We didn’t unreservedly love “The Free World,” the directorial debut of “Restless” screenwriter Jason Lew, at Sundance this year, but it’s an ambitious and sincere film with a lot to like about it, including excellent lead performances from Boyd Holbrook and Elisabeth Moss. But the particular standout, according to Katie Walsh’s review, was cinematographer Bérénice Eveno, who helps make the film “a gorgeous creation, lovingly [and] luminously photographed.” Born in France but now based in L.A, Eveno trained at the American Film Institute and then served as an apprentice to Wally Pfister on “The Dark Knight Rises.” She’s shot a number of low-budget features since, including “Free The Nipple,” but “The Free World” is certainly her most high profile project to date, and we’re eagerly awaiting whatever she ends up shooting next.
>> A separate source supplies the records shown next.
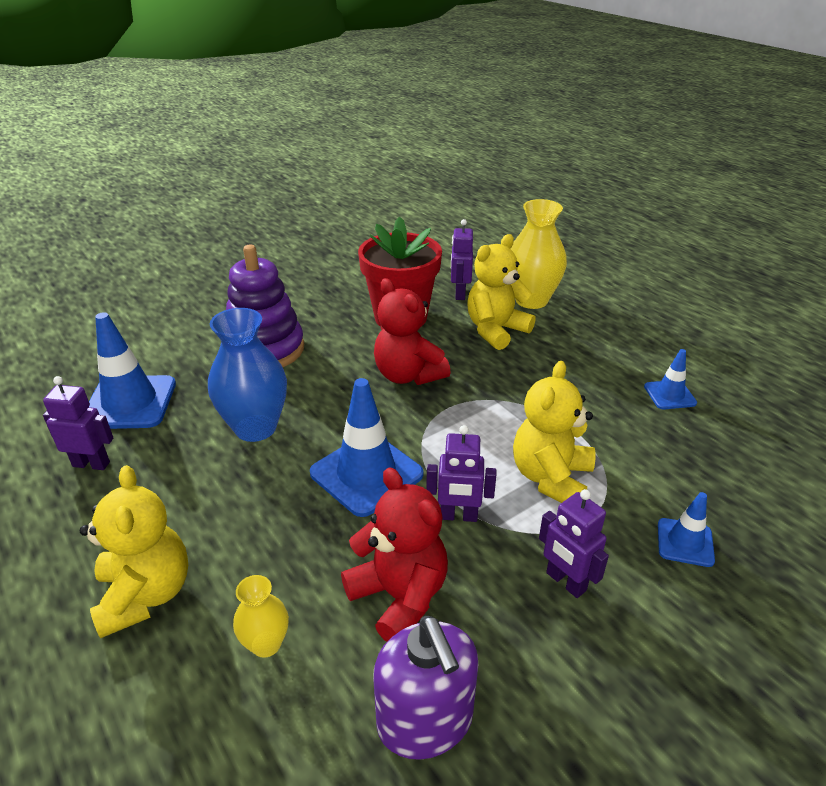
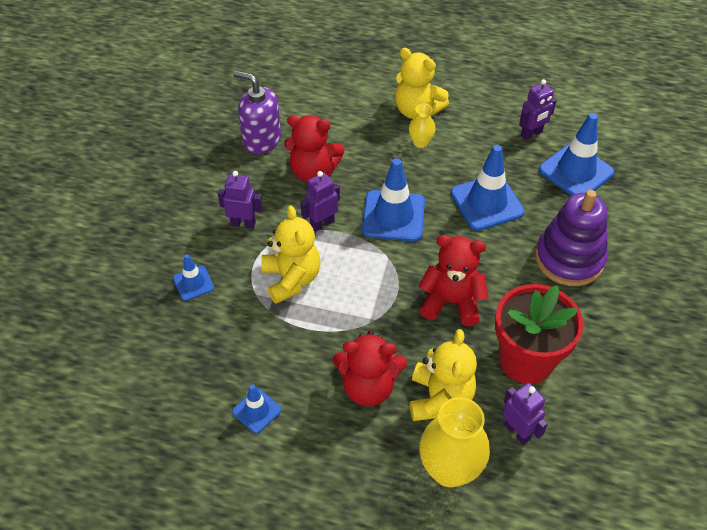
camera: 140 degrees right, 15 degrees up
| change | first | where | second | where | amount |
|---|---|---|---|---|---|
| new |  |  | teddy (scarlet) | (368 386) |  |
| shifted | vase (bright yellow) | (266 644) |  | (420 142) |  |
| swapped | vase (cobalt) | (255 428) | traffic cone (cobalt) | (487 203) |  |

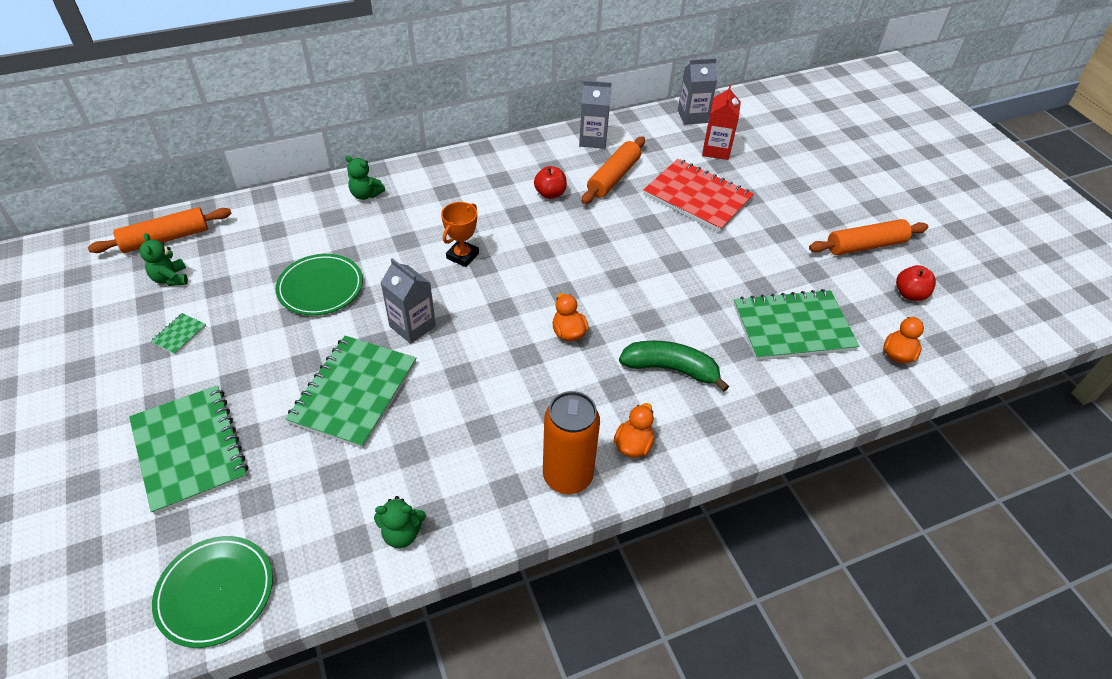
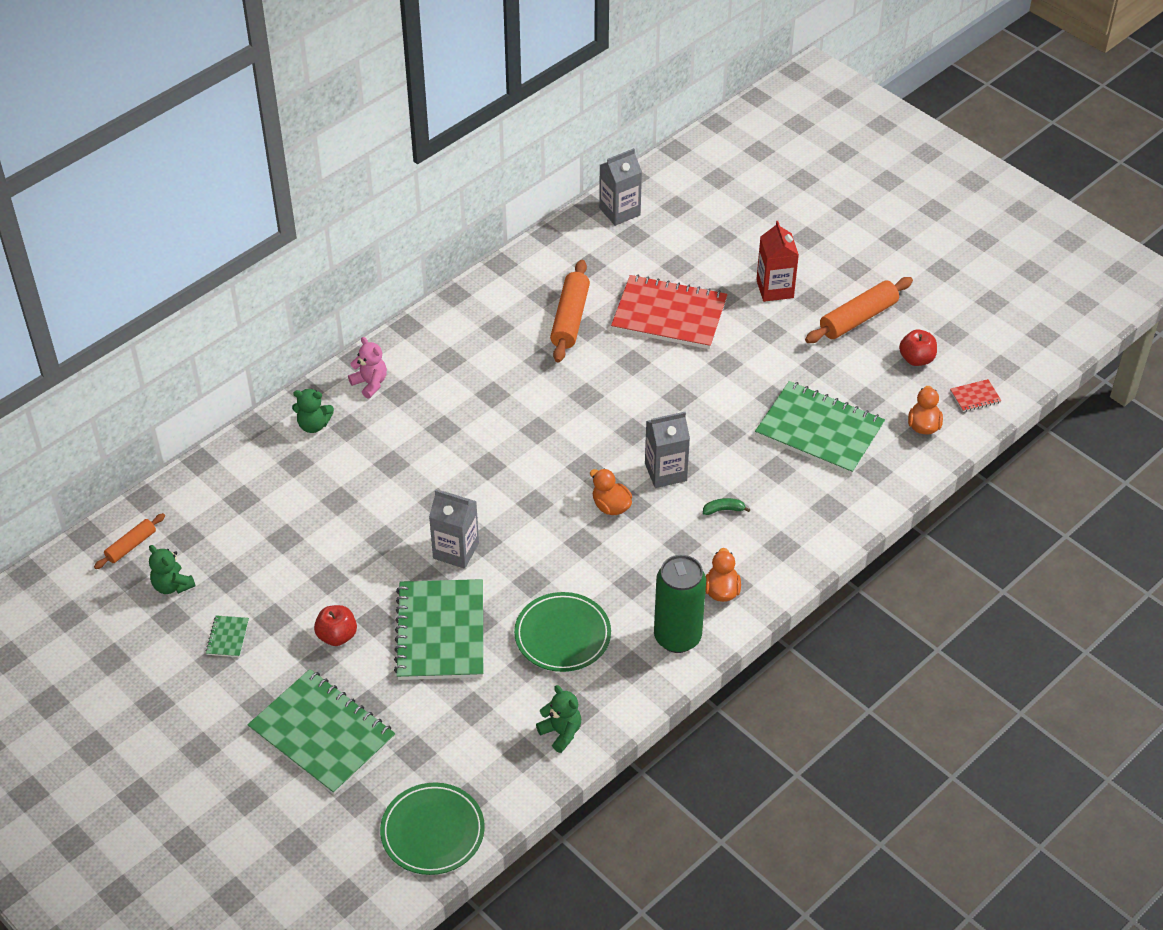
camera: 20 degrees left, 0 degrees up
| change | first | where | second | where | amount |
|---|---|---|---|---|---|
| scaled | pastry roller (bright orange) | (166 239) |  | (131 546) | x0.58 |
| shifted | apple (scarlet) | (550 194) |  | (337 636) |  |
| new |  |  | teddy (rose-pink) | (370 383) |  |
| shifted | flat dish (leaf-green) | (320 287) |  | (562 635) |  |
| rotated | teddy (leaf-green) | (402 533) |  | (561 732) | 105 degrees counterclockwise |
| shifted | milk carton (gray) | (593 140) |  | (665 472) |  |
| repainted | soda can (bright orange) | (567 476) | soda can (leaf-green) | (677 637) |  |
| scaled | banana fruit (leaf-green) | (671 369) |  | (724 510) | x0.43 |
| rotated | exercise book (leaf-green) | (792 327) |  | (819 430) | 60 degrees clockwise |
| shifted | milk carton (scarlet) | (716 150) |  | (775 289) |  |
| new |  |  | exercise book (scarlet) | (975 397) |  |
| gone | trophy (bright orange) | (462 256) |  |  |  |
It opened way back in February (and premiered all the way back at Cannes 2015), but if we see a better movie in 2016 than Ciro Guerra’s “Embrace Of The Serpent,” we’ll be remarkably surprised. The 35-year-old Colombian helmer made his directorial debut, “Wandering Shadows,” at the age of just 23: his follow-up, “The Wind Journeys,” screened in Un Certain Regard at Cannes in 2009, and both films were picked by Colombia to be their representative at the Oscars, though neither were nominated. But “Embrace Of The Serpent” made the cut — a remarkable, black-and-white travelogue through the Amazon in two timelines, a masterpiece of post-colonial cinema with an astonishing visual eye, it was nominated for Best Foreign Language Film at the Oscars, the first Colombian movie to achieve the feat. Guerra will direct his next film, a desert-set 1970s crime pic called “Birds Of A Passage,” in February, but he’s also planning a trip to Hollywood: he’s attached to dystopian thriller “The Detainee,” from the producers of “John Wick” and “Sicario.”